Collected data entries:
______________________________
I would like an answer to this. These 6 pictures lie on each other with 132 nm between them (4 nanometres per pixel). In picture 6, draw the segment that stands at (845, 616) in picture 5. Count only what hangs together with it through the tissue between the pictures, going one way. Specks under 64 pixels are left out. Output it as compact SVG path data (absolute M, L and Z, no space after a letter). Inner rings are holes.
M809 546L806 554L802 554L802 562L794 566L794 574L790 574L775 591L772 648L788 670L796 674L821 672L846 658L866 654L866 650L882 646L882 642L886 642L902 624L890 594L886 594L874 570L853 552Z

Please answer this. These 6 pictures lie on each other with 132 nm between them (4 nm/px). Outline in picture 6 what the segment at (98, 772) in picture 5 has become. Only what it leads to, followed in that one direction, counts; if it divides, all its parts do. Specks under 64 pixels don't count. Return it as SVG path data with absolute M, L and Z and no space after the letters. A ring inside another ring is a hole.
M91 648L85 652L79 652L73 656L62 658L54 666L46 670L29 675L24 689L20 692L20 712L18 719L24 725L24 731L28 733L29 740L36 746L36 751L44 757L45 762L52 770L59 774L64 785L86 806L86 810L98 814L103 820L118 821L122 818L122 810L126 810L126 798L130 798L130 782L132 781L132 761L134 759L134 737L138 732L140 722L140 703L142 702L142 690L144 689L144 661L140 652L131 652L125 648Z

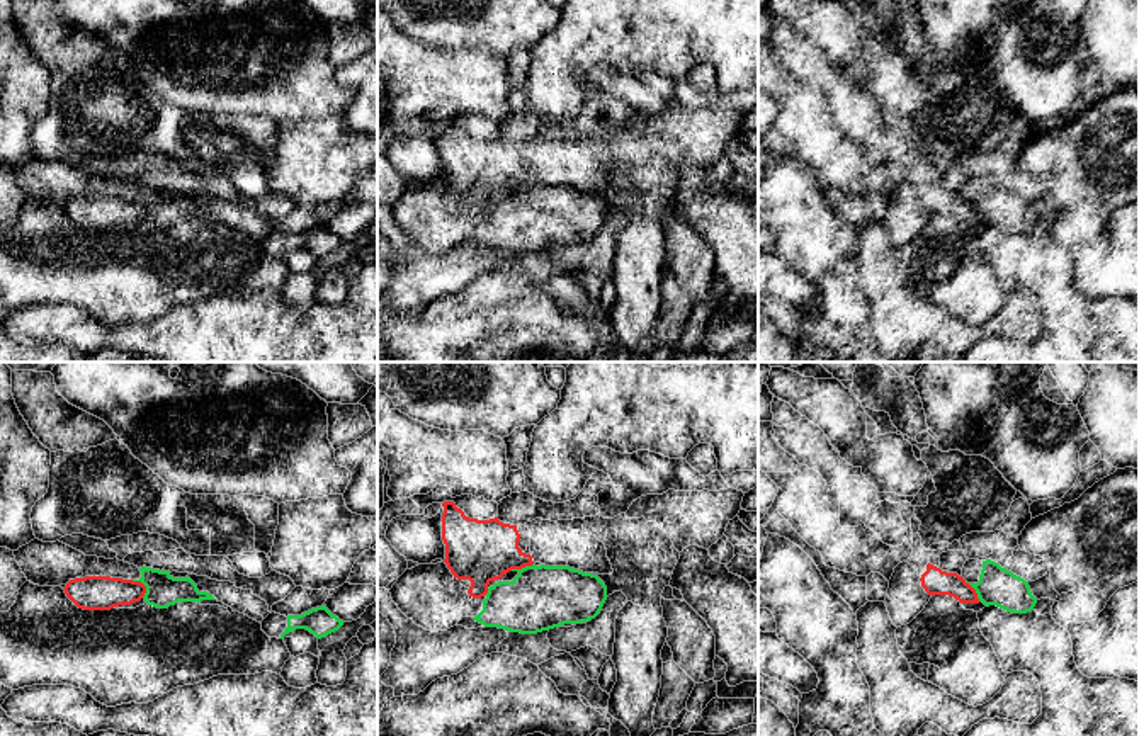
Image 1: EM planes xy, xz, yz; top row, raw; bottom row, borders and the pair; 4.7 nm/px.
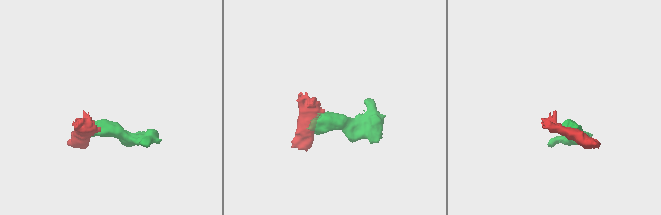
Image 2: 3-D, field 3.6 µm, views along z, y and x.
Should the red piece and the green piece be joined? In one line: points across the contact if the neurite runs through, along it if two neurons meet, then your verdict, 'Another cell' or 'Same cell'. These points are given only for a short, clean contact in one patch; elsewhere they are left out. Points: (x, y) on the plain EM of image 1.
Boundary: xy (131, 199), (138, 199), (145, 206), (143, 216). Another cell

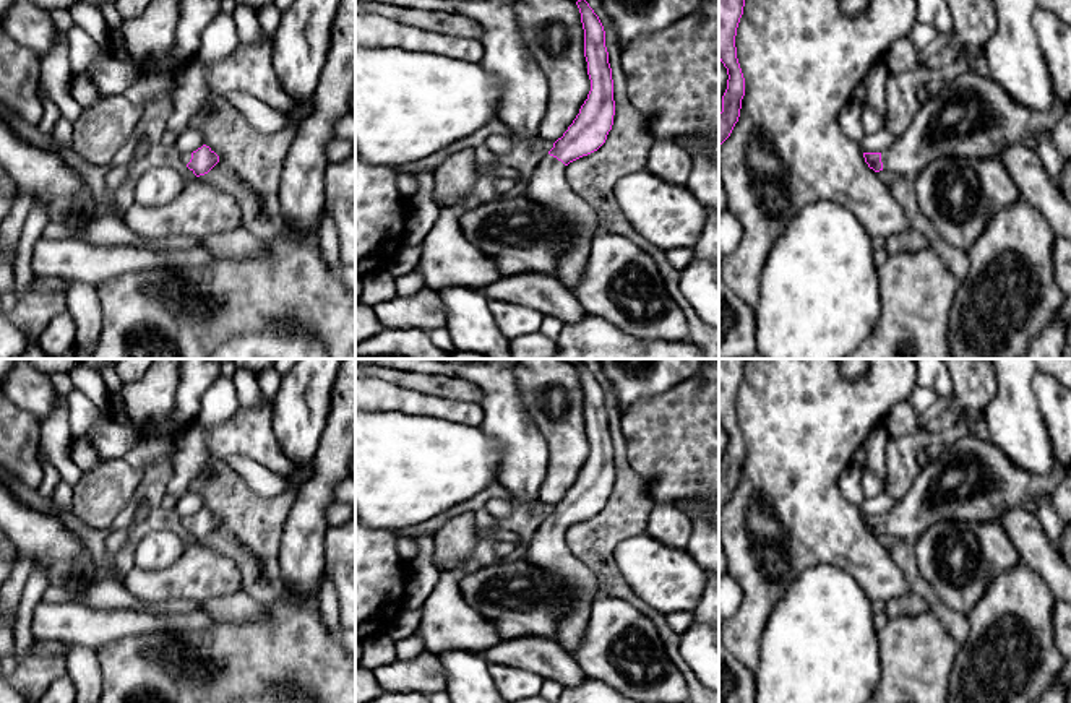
______________________________
**TASK DETAILS**
Each entry above should be reproduced exactly, with the pictures removed.

**WRITTEN SOLUTION**
I would like an answer to this. These 6 pictures lie on each other with 132 nm between them (4 nanometres per pixel). In picture 6, draw the segment that stands at (845, 616) in picture 5. Count only what hangs together with it through the tissue between the pictures, going one way. Specks under 64 pixels are left out. Output it as compact SVG path data (absolute M, L and Z, no space after a letter). Inner rings are holes.
M809 546L806 554L802 554L802 562L794 566L794 574L790 574L775 591L772 648L788 670L796 674L821 672L846 658L866 654L866 650L882 646L882 642L886 642L902 624L890 594L886 594L874 570L853 552Z

Please answer this. These 6 pictures lie on each other with 132 nm between them (4 nm/px). Outline in picture 6 what the segment at (98, 772) in picture 5 has become. Only what it leads to, followed in that one direction, counts; if it divides, all its parts do. Specks under 64 pixels don't count. Return it as SVG path data with absolute M, L and Z and no space after the letters. A ring inside another ring is a hole.
M91 648L85 652L79 652L73 656L62 658L54 666L46 670L29 675L24 689L20 692L20 712L18 719L24 725L24 731L28 733L29 740L36 746L36 751L44 757L45 762L52 770L59 774L64 785L86 806L86 810L98 814L103 820L118 821L122 818L122 810L126 810L126 798L130 798L130 782L132 781L132 761L134 759L134 737L138 732L140 722L140 703L142 702L142 690L144 689L144 661L140 652L131 652L125 648Z

Image 1: EM planes xy, xz, yz; top row, raw; bottom row, borders and the pair; 4.7 nm/px.
Image 2: 3-D, field 3.6 µm, views along z, y and x.
Should the red piece and the green piece be joined? In one line: points across the contact if the neurite runs through, along it if two neurons meet, then your verdict, 'Another cell' or 'Same cell'. These points are given only for a short, clean contact in one patch; elsewhere they are left out. Points: (x, y) on the plain EM of image 1.
Boundary: xy (131, 199), (138, 199), (145, 206), (143, 216). Another cell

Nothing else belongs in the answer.